SSH Jump Host WITHOUT Agent Forwarding

Carlos Miguel Fernando picture Carlos Miguel Fernando · Jan 19, 2017 · Viewed 7k times · Source

Although a simple question, I have searched for days without success.

M = My machine 
J = Jump Host
S = Server

Jump Host has my public key on authorized_keys.
Server has J's public key on authorized_keys.

Allowed connections (due to key authentication):
M -> J
J -> S

How is it possible for me to ssh into S from my machine?

My current configuration is:

host jump
  user root
  HostName x.x.x.x

host server
  user root
  HostName x.x.x.x
  port 22
  ForwardAgent no
  ProxyCommand ssh jump -W %h:%p

It does not work as it tries to login with M's key.

Here's the ssh log

debug1: Host 'x.x.x.x' is known and matches the ECDSA host key.
debug1: Found key in /Users/xxxxx/.ssh/known_hosts:1542
...
debug1: Authentications that can continue: publickey
debug1: Next authentication method: publickey
debug1: Offering RSA public key: /Users/xxxxx/.ssh/id_rsa
debug1: Authentications that can continue: publickey
debug1: Trying private key: /Users/xxxxx/.ssh/id_dsa
debug1: Trying private key: /Users/xxxxx/.ssh/id_ecdsa
debug1: Trying private key: /Users/xxxxx/.ssh/id_ed25519
debug1: No more authentication methods to try.
Permission denied (publickey).
Killed by signal 1.

Answer

michas picture michas · Jan 19, 2017

Yes. Of course it tries to login with M's key. You are not really connecting from J to S.
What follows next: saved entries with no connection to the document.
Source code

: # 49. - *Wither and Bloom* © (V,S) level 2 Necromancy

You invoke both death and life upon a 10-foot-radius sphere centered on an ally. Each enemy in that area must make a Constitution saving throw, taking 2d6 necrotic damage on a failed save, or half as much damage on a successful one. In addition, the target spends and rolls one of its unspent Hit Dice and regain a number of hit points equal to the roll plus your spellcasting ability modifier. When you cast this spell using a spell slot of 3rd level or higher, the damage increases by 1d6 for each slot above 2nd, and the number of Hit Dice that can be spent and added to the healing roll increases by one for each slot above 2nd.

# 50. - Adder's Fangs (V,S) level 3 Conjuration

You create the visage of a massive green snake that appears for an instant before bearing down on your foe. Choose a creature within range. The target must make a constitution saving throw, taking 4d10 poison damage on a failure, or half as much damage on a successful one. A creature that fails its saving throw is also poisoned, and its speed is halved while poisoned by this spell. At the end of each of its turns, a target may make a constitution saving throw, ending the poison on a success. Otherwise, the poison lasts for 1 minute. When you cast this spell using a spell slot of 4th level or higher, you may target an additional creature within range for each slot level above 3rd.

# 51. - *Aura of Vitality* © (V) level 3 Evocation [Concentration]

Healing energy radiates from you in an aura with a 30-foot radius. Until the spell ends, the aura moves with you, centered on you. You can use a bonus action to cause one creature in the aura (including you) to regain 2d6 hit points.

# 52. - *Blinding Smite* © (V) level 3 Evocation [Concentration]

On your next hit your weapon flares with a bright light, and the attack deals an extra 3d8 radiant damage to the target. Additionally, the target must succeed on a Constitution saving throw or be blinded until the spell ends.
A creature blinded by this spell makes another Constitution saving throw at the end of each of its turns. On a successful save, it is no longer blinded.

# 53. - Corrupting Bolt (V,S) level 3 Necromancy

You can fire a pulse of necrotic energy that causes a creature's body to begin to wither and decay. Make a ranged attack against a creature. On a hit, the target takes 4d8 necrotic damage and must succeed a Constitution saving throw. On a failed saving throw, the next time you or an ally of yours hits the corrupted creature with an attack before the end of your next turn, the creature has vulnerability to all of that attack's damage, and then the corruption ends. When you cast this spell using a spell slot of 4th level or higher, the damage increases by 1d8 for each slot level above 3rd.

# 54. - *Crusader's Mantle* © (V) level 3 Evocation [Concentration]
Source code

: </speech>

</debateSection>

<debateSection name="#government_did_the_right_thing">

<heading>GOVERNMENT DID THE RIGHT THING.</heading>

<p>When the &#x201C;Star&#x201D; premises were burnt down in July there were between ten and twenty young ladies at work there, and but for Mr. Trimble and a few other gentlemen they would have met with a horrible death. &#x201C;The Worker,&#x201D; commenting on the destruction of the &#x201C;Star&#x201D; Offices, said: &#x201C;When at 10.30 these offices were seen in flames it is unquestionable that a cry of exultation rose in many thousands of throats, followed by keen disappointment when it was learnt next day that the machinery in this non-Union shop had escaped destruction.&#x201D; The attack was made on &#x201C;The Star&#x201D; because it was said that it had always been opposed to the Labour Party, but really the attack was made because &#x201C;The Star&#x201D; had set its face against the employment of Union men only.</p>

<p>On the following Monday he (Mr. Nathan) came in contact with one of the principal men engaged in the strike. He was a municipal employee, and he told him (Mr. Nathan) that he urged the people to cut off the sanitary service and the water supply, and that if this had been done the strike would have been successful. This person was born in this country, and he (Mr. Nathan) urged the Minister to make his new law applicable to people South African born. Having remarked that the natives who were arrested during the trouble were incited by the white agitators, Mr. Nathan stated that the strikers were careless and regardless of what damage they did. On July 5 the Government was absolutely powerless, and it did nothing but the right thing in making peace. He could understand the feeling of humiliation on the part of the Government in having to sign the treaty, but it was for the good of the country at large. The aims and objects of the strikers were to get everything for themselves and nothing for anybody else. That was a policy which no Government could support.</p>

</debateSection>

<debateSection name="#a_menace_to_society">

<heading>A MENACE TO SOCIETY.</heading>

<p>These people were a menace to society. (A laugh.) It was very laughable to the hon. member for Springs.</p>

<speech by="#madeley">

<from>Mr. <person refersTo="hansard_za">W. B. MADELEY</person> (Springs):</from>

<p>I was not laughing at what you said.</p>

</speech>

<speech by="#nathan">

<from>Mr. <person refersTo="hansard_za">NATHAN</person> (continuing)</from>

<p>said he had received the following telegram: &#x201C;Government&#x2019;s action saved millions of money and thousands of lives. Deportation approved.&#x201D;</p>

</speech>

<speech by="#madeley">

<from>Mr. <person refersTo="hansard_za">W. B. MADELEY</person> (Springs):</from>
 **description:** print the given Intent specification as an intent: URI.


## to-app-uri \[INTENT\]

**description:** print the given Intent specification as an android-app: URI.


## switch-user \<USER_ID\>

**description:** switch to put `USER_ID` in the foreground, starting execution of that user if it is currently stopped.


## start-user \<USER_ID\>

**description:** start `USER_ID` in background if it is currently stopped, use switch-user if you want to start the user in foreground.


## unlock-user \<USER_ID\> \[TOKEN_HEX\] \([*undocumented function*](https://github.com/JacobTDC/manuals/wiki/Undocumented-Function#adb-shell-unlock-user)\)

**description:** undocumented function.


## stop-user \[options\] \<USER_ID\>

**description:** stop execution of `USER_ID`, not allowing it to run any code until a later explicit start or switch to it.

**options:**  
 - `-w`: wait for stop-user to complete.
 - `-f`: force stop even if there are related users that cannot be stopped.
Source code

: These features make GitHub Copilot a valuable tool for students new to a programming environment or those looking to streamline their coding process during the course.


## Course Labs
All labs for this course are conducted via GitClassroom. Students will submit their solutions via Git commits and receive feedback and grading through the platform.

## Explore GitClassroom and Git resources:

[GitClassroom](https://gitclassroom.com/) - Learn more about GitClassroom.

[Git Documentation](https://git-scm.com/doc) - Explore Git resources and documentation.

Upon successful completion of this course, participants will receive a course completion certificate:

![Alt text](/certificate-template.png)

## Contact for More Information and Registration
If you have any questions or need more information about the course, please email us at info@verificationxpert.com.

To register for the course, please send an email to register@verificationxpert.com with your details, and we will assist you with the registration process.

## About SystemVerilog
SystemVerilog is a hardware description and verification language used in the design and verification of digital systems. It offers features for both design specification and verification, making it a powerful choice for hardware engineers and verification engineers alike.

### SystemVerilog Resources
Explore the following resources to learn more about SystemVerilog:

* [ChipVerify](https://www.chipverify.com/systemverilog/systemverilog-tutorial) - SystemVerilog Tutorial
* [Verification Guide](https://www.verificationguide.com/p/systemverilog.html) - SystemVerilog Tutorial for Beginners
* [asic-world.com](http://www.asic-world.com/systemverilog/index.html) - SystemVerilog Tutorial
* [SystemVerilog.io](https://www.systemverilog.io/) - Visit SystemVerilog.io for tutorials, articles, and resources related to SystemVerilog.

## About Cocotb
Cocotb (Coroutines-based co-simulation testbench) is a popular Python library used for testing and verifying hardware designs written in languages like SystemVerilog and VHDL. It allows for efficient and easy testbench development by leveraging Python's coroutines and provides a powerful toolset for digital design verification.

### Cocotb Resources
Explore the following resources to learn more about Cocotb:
The first ssh connection is from M to J. This one simply sets up some forwarding. The second ssh connection is directly from M to S using the forwarding set up by the first ssh. - No chance to use the key on J.

You might use ssh -A jump ssh-add to add J's key to your agent. Then your setup should work fine.

Another idea might be something like ssh -t jump ssh server. This way you log into J and from there you log into S, pretty much as you expected it.